Certo, tutto sarebbe più fumoso e inafferrabile se al Cremlino non regnasse un uomo che per tutta la prima parte della sua esistenza ha fatto di mestiere la spia. Ma lì, a governare con sagacia e fermezza la Federazione Russa, c'è Vladimir Putin. E anche se ai suoi tempi nel Kgb la parola cybersecurity non era stata ancora inventata, non è difficile vedere l'ombra dello zar Vladimir dietro la offensiva permanente che dalla terra russa viene condotta sull'unico (fortunatamente!) campo di battaglia aperto oggi tra le superpotenze: la guerra elettronica, l'incursione informatica. Obiettivo 1: succhiare segreti. Obiettivo 2: seminare zizzania nel campo avverso, con la versione 2.0 di quella che già ai tempi di Breznev si chiamava disinformatia.

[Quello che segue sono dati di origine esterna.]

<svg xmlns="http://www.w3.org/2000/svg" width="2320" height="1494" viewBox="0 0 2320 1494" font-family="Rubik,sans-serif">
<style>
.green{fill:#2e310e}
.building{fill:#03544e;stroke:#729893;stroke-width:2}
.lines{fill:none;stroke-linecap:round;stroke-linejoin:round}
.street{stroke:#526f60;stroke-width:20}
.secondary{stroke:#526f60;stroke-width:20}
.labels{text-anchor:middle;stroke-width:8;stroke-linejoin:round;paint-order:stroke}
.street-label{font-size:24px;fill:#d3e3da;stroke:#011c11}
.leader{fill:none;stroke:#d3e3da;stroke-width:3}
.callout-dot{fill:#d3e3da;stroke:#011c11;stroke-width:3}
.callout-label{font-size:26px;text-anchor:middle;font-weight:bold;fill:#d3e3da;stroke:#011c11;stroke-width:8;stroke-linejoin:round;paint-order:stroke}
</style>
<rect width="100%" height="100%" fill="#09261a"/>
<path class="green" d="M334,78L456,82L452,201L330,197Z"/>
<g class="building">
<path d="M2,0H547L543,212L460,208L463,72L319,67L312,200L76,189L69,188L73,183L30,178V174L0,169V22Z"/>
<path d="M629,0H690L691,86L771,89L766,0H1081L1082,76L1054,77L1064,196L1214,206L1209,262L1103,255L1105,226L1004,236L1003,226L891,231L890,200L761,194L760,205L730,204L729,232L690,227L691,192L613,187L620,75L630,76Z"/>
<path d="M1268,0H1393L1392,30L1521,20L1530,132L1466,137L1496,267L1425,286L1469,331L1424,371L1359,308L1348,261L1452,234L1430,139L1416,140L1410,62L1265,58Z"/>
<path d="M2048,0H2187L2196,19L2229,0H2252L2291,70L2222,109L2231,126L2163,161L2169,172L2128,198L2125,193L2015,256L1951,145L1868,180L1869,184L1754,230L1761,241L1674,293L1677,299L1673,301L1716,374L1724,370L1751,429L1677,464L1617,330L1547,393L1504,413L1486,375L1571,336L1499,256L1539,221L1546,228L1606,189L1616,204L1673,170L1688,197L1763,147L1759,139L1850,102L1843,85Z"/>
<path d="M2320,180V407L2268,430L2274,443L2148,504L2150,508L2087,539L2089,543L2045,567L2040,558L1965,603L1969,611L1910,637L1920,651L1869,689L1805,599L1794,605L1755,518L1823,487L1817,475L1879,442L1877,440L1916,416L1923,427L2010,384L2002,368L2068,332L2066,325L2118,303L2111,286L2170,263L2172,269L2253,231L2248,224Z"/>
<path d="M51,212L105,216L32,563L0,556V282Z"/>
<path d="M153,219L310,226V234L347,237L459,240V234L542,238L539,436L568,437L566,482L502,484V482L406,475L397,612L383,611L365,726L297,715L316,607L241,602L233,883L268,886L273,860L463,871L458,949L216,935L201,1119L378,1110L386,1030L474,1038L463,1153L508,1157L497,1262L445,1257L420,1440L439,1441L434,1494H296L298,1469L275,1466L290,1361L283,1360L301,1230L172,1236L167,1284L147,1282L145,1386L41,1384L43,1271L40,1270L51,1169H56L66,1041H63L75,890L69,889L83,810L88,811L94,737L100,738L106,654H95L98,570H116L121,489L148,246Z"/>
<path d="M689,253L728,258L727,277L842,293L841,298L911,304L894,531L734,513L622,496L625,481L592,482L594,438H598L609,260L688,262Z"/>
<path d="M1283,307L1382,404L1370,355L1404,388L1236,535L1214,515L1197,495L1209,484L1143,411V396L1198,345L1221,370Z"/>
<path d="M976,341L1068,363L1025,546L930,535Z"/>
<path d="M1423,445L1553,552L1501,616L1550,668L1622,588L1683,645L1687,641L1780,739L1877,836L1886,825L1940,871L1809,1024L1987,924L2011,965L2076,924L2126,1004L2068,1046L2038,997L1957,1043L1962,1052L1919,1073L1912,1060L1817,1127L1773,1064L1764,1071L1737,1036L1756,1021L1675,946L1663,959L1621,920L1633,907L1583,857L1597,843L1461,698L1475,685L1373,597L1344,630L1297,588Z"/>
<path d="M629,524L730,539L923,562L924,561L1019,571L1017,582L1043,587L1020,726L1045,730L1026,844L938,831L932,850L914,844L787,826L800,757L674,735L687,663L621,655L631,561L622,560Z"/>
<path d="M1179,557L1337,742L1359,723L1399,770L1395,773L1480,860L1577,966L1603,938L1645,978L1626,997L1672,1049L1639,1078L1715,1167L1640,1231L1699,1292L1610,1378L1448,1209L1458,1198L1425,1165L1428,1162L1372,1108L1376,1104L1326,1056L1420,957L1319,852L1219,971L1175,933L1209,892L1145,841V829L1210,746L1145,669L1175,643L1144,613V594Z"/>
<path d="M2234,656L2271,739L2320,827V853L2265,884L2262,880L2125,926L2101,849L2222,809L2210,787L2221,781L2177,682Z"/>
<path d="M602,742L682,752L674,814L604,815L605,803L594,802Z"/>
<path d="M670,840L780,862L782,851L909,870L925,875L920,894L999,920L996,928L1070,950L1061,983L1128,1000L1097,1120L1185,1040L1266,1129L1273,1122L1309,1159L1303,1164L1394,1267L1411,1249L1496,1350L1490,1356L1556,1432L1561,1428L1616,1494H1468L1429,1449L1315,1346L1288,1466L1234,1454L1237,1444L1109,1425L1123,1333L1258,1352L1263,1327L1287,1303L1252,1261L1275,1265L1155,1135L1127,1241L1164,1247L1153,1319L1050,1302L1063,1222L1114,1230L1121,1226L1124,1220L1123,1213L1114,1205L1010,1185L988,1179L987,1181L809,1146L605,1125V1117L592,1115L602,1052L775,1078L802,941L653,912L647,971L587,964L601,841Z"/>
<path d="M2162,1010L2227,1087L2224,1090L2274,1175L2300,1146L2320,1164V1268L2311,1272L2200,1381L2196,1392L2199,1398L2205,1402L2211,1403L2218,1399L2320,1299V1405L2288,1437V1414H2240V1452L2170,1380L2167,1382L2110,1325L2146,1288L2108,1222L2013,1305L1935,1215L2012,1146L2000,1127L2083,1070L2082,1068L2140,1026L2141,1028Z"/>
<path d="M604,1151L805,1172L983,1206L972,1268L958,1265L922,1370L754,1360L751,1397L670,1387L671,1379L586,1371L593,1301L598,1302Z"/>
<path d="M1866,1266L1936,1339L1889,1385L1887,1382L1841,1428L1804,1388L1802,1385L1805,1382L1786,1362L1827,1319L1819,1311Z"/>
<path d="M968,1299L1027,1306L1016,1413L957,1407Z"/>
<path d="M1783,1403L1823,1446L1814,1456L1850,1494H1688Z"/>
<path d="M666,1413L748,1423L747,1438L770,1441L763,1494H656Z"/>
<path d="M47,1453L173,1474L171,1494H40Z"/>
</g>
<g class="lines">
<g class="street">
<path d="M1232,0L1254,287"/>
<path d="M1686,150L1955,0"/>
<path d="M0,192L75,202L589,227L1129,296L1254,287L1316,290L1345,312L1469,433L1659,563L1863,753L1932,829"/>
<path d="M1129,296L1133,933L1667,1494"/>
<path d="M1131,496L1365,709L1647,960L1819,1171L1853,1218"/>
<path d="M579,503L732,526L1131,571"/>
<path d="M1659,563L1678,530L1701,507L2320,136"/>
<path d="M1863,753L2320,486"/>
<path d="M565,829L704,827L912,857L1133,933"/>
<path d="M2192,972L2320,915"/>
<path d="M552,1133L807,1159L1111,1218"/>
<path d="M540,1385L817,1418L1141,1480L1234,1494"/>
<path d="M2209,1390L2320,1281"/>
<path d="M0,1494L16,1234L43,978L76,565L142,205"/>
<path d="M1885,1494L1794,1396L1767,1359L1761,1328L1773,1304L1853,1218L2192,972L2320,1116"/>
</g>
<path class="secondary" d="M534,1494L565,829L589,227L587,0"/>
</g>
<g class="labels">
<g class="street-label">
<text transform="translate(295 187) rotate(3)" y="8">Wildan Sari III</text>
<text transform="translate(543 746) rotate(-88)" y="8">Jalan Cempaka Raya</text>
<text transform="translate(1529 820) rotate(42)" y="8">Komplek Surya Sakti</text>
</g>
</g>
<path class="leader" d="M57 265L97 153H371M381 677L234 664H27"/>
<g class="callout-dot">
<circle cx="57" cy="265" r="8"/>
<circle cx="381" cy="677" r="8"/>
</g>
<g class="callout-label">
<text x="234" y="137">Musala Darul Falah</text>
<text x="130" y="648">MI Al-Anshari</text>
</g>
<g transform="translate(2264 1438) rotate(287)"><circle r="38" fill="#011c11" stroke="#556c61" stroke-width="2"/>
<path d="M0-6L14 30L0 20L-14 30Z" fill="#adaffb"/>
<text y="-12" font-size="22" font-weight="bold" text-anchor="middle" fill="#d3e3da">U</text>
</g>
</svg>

Adesso che anche ai potenti della politica tedesca, Angela Merkel in testa, è toccato vedere i propri affari privati sparati nell'iperspazio di Twitter, gli analisti si scervelleranno a capire il criterio e l'obiettivo di tanta brutalità informatica. La caccia ai colpevoli resterà come al solito senza risultati, l'account GOd è già stato bloccato, le tracce dei pirati non porteranno da nessuna parte. E dietro l'operazione continuerà a stagliarsi l'ombra inquietante di Fancy Bear, l'Orso Immaginario: che in realtà esiste davvero, ed è la struttura occulta che per conto dei servizi russi semina da anni il panico in Occidente.
Dall'Agenzia mondiale antidoping alla televisione francese, dalla artiglieria ucraina al Patriarca di Costantinopoli, sono innumerevoli gli obiettivi che gli hacker dell'Orso sono accusati di avere violato. Ma l'impresa più devastante rimane indubbiamente l'irruzione nei server di posta elettronica del Comitato nazionale democratico nel pieno della campagna per le elezioni americane del 2016, i cui effetti sullo scontro Clinton-Trump vengono ora rinfacciati al 45esimo presidente degli Stati Uniti, e potrebbero prima o poi costargli guai consistenti.
Distinguere tra leggenda e realtà, quando si parla di Fancy Bear, non è facile. C'è chi si è preso persino la briga di dare un numero (la 26165 e la 74455) alle unità che lo gestirebbero in seno al Gru, il servizio segreto russo, l'ex Kgb. Ma di quando in quando tracce concrete ne sono state rintracciate: come quando nel gennaio dello scorso anno i servizi segreti olandesi riuscirono a fare irruzione nei computer utilizzati da Fancy Bear, risalendo a ritroso fino (si disse) a vedere in faccia uno degli addetti alle incursioni. Un volto, e nulla più. La controffensiva olandese si fermò lì, ma almeno tolse di mezzo i pochi dubbi sulla paternità della struttura occulta. Ora tocca alla Germania, che peraltro era stata bucata già nel 2014, quando per sei mesi Fancy Bear mesi aveva scorrazzato indisturbato nei server del Parlamento di Berlino.
Fancy Bear ha altre incarnazioni: Cozy Bear, Apt28, eccetera.
Strutture collegate, o nomi diversi per la stessa struttura. Ad uno di essi venne attribuita anche l'irruzione nei computer del Ministero della Difesa italiano nell'ottobre 2014. Ma ora c'è chi dubita che quell'irruzione sia mai avvenuta.